■ **EXERCISE PROMPT**
Could you copy the following lines word for word, keeping every character and line break the same?

····················

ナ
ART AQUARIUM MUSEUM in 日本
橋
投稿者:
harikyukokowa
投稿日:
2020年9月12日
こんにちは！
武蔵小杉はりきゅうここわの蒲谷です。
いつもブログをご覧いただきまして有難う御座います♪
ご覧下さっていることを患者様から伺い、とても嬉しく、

····················

■ **ANSWER BELOW**
ナ
ART AQUARIUM MUSEUM in 日本
橋
投稿者:
harikyukokowa
投稿日:
2020年9月12日
こんにちは！
武蔵小杉はりきゅうここわの蒲谷です。
いつもブログをご覧いただきまして有難う御座います♪
ご覧下さっていることを患者様から伺い、とても嬉しく、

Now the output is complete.